Он хотел еще что-нибудь спросить, но прозвенел второй звонок.

– С Богом! – сказала ему Грачевская. – Пусть второй акт будет еще лучше. А теперь идите, я должна одеться, чтобы успеть вас посмотреть. Да и вам пора, вы же раньше меня выходите.

У себя в гримуборной Арсений застал Витьку Пурчинского. Он был уже «под газом».

– Ну, что же! Поздравляю!

– Да рано еще…

– Да что там рано. Уже все видно – выходишь в фавор. С самой королевой играешь! Ну что, похрюкивает?

– В смысле…

– Ну, привычка у нее такая, постанывать, когда ее обнимаешь. Я ведь, брат, тоже с ней Эдвина играл, пока тебя не взяли. Мне все известно. Я честно говоря, сначала, как услышал – думал – показалось, потом думал – она ко мне не ровно дышит, а оказалось, она со всеми партнерами так. Актриса – что с нее возьмешь!

На душе у Арсения стало так гадко, как будто ему в глотку залили ведро помоев. Ему страшно захотелось залепить оплеуху по лоснящейся Витькиной физиономии, но прозвучал третий звонок. В гримуборную вбежала вездесущая Граблина в костюме Стасси:

– Пойдем скорее, тебя все ищут, боятся спектакль начинать! – Она по-хозяйски схватила его за руку и поволокла на сцену.

Сцену и дуэт со Стасси, он играл, словно под наркозом. В ушах все еще звучал наглый жирный голос Пурчинского: «Актриса – что с нее возьмешь!». Ему даже показалось, что пару раз он невпопад ответил на Танькины реплики, но сейчас ему было все равно. Словно раненому зверю, хотелось уйти, уехать, скрыться. Выйдя за кулисы после дуэта, он сделал шаг к двери ведущей в коридор, но крепкие руки Леночки Петренко остановили его:

– Куда пошел, дебютант? Не пущу, через две минуты следующий выход. Отдыхай здесь, – распорядилась она.

Он стоял в кулисе и смотрел на Грачевскую. «Неужели, она со всеми так?» – с горечью думал он. Ему-то казалось, что только с ним она чуть слышно постанывает, словно сама сходит с ума от желания, а это оказывается, всего лишь ловкий трюк…

Он опешил от неожиданности, когда Леночка с силой вытолкнула его на сцену:

– Ну, что стоишь? Пошел!

Реплики он не услышал, растерялся и совершенно не знал что делать.

– Сильва! – как можно громче шептала за кулисами Леночка.

– Сильва! – почти кричали все актеры стоящие за кулисами.

Наконец, он собрался с силами и сам произнес:

– Сильва!

Дальше текст «приходил» сам, словно действительно рождался в его душе. Он вдруг понял, что это его история, история о нем и о ней. В каждую фразу он вкладывал горечь и боль, занозой сидевшие у него в душе после разговора с Витькой. Он заново переживал со своим героем ревность, любовь, боль утраты и радость обретения.

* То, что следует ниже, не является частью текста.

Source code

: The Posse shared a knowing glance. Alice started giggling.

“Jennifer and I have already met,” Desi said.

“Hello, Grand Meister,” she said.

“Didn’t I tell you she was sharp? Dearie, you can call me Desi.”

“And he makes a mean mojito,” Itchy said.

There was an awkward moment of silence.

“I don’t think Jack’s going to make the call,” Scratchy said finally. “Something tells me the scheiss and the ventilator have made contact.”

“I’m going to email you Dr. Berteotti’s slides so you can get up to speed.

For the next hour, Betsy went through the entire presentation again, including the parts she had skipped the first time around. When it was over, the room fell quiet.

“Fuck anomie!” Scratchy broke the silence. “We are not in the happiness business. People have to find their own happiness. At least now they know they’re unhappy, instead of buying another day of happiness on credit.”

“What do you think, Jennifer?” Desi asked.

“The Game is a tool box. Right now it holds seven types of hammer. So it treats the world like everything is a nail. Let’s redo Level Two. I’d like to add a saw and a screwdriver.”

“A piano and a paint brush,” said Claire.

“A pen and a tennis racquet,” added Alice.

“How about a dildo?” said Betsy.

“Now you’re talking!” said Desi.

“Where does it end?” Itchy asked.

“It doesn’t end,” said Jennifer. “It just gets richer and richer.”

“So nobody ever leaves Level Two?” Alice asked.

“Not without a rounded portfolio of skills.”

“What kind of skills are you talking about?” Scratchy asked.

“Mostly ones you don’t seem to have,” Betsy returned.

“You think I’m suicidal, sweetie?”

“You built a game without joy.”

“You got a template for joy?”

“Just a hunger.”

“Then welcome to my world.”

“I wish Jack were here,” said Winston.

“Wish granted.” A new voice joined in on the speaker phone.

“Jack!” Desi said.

Когда отзвучали финальные аккорды спектакля, он уже не знал: кто он – Эдвин или Арсений. Он был очень удивлен аплодисментами и количеством цветов. Как учил его Алексей Иванович, самый большой букет он вручил Грачевской, а другой – дирижеру. Еще на поклонах, Грачевская повернулась к нему и тихо сказала: «Спасибо вам большое за спектакль. Вы – молодец!». Когда окончательно закрылся занавес, начались поздравления. К нему подходили все: артисты, игравшие с ним спектакль и просто пришедшие посмотреть на него из любопытства, балерины, хористки, оркестранты. В какой-то момент толпа, окружавшая его расступилась, предоставив дорогу худруку. Каляев пожал ему руку и тоже сказал, что он молодец и что он, Каляев, не зря настоял на том, чтобы режиссер из Москвы занял его в роли Треплева. Рядом с ним оказалась Танька Граблина, которая настойчиво зашептала: «Приглашай Сан Саныча на банкет!». «Какой банкет?», – хотел спросить Арсений, но не успел, потому что Танька, видя его нерасторопность, сама пригласила Каляева от его, Арсения, имени.